YOUR INSTRUCTIONS
Restate verbatim the span of lines below between the line with "A new idea can" and the line with "### HasCustomFields", including those two lines, and only that span.

Stored data entries:

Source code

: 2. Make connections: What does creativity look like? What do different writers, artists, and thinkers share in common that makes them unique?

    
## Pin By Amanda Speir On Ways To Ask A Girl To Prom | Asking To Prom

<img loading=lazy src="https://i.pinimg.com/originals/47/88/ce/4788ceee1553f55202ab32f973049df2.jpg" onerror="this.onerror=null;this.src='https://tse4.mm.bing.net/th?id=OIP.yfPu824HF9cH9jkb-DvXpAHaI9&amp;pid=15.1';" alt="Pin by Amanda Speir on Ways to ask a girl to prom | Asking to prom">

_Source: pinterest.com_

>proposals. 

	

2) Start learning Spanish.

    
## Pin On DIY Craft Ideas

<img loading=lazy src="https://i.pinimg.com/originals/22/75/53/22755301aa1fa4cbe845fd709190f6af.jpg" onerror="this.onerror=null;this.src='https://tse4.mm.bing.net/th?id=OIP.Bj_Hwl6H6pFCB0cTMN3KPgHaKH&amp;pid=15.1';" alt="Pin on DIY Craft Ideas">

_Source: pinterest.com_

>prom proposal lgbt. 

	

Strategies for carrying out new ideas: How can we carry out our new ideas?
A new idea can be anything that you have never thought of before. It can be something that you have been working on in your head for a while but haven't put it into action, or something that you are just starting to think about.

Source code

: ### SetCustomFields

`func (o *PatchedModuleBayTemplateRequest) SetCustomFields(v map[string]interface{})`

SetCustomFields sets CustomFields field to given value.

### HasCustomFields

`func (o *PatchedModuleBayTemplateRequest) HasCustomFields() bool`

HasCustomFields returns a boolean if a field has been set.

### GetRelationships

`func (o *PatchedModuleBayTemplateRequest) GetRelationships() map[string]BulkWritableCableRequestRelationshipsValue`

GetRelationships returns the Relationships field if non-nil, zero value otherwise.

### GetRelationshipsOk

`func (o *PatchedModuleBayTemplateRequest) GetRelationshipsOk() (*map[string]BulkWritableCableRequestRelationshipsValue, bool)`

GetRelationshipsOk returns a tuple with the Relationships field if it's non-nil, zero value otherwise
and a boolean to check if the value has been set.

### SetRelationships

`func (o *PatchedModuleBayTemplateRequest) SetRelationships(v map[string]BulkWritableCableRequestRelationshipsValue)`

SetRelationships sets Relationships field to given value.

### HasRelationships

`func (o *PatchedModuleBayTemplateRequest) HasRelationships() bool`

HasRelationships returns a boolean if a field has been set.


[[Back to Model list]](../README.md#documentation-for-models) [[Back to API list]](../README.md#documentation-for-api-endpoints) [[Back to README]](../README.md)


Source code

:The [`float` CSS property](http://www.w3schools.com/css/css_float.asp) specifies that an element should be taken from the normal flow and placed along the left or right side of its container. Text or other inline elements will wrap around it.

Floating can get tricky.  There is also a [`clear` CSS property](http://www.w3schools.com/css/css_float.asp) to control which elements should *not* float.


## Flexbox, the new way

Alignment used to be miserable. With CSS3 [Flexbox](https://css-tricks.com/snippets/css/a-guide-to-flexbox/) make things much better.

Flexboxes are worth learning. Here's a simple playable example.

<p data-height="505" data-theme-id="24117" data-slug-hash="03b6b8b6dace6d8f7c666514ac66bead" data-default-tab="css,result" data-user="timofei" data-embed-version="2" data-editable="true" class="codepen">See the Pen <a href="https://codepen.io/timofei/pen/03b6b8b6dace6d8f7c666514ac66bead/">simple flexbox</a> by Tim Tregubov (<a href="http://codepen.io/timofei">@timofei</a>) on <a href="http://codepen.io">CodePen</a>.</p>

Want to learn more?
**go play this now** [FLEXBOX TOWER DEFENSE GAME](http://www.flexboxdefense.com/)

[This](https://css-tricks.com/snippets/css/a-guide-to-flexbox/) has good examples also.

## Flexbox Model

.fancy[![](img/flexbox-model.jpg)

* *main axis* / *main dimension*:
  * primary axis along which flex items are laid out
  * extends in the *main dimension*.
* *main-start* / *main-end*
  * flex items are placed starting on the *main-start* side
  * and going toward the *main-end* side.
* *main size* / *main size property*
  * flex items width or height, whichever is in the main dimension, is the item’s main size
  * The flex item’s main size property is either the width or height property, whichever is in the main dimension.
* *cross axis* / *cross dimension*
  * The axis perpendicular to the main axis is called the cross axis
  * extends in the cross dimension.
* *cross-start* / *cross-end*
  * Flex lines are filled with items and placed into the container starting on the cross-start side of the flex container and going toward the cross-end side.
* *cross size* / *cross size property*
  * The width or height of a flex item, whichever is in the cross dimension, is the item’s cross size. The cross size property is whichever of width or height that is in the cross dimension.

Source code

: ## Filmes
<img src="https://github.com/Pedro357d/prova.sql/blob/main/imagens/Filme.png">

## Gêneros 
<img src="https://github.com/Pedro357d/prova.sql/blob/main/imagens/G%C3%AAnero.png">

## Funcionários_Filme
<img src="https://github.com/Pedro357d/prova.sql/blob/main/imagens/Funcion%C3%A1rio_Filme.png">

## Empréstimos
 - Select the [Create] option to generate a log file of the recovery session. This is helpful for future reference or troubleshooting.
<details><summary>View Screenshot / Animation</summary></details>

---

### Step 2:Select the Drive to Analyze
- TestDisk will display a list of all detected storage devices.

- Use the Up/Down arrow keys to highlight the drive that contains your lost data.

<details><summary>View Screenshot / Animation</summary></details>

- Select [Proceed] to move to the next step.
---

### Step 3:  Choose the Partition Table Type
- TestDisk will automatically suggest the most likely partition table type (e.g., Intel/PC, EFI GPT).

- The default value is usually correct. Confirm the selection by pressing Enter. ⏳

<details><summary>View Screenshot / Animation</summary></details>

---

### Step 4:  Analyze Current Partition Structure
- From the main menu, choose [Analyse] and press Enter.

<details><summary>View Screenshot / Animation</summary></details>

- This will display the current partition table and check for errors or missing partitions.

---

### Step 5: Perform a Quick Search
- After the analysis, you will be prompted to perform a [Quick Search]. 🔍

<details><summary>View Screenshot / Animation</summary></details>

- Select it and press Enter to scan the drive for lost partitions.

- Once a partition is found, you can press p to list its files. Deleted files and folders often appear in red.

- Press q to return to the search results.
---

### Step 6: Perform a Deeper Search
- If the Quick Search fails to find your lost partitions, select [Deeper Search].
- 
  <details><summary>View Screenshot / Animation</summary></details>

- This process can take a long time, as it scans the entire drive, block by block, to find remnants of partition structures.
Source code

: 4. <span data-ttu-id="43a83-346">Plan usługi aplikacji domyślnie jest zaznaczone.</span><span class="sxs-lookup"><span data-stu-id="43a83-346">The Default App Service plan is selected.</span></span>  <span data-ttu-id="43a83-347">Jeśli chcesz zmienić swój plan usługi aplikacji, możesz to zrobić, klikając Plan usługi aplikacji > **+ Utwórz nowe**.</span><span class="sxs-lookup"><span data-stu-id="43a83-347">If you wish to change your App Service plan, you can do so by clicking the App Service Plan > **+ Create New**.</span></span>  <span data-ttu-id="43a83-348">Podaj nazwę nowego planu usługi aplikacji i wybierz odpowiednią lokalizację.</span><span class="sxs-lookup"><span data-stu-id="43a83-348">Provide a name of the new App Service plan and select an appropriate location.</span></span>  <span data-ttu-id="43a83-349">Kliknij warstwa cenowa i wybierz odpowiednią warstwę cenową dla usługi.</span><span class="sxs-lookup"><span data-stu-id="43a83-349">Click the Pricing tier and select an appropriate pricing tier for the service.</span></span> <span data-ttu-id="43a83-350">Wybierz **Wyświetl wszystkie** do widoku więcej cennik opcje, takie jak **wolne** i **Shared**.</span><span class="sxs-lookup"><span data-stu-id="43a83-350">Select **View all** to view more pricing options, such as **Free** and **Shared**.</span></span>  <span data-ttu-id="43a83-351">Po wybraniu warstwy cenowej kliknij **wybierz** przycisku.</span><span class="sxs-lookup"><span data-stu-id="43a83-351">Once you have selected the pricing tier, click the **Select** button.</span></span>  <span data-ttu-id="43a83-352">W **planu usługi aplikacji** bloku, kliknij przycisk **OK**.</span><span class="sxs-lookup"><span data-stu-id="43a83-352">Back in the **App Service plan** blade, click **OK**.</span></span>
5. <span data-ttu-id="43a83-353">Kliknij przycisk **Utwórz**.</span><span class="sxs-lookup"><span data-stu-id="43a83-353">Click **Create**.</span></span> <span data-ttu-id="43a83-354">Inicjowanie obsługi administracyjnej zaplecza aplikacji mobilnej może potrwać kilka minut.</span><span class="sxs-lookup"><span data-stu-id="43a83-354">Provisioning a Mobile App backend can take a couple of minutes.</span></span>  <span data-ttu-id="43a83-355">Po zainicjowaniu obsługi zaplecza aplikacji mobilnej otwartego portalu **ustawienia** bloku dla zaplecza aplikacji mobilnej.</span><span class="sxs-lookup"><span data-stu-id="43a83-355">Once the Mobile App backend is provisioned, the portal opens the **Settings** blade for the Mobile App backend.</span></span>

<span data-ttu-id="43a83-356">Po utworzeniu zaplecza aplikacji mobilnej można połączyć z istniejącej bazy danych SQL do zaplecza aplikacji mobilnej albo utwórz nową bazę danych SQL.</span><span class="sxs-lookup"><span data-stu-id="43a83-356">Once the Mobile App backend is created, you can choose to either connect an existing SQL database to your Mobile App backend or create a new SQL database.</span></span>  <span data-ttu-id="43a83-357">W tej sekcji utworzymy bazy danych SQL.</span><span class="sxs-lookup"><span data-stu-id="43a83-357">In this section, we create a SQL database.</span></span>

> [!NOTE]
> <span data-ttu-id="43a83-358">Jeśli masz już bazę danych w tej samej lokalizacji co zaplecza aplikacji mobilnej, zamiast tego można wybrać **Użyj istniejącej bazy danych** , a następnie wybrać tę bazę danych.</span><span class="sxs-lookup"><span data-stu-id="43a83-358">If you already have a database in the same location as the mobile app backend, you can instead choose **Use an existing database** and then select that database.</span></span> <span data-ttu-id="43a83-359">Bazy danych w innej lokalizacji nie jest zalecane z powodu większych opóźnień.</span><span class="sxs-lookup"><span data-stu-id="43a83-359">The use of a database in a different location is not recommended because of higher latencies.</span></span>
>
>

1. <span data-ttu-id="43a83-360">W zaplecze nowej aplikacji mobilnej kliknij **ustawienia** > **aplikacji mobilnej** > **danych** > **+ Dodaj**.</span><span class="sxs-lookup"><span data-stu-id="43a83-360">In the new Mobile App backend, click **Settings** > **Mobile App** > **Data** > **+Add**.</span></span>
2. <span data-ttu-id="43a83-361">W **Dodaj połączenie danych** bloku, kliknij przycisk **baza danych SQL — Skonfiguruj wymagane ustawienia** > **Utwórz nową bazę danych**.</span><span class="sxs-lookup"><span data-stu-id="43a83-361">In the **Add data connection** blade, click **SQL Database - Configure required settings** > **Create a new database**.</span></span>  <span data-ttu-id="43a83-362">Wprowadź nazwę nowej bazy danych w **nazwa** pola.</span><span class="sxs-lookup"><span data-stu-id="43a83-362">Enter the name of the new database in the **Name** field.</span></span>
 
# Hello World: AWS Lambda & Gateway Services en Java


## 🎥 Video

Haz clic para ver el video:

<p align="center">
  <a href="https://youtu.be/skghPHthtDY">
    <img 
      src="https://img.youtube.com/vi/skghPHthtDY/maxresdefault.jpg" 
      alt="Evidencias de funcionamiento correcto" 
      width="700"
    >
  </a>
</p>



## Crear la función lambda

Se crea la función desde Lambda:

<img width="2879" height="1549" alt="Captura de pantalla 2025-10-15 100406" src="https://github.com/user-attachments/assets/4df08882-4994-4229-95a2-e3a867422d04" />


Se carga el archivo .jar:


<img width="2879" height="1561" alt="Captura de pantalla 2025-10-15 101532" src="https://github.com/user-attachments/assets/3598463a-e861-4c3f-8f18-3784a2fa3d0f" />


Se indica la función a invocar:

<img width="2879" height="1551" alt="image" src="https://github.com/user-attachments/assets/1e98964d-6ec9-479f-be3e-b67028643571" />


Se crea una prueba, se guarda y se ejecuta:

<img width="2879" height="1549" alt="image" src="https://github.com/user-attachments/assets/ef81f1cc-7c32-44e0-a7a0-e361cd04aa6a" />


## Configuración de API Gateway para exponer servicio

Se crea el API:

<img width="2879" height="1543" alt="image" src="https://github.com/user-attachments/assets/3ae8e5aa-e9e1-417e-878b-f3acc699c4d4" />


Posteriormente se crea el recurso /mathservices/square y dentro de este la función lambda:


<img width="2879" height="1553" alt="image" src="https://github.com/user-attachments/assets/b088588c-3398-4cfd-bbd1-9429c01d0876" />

RESULT
A new idea can be anything that you have never thought of before. It can be something that you have been working on in your head for a while but haven't put it into action, or something that you are just starting to think about.

Source code

: ### SetCustomFields

`func (o *PatchedModuleBayTemplateRequest) SetCustomFields(v map[string]interface{})`

SetCustomFields sets CustomFields field to given value.

### HasCustomFields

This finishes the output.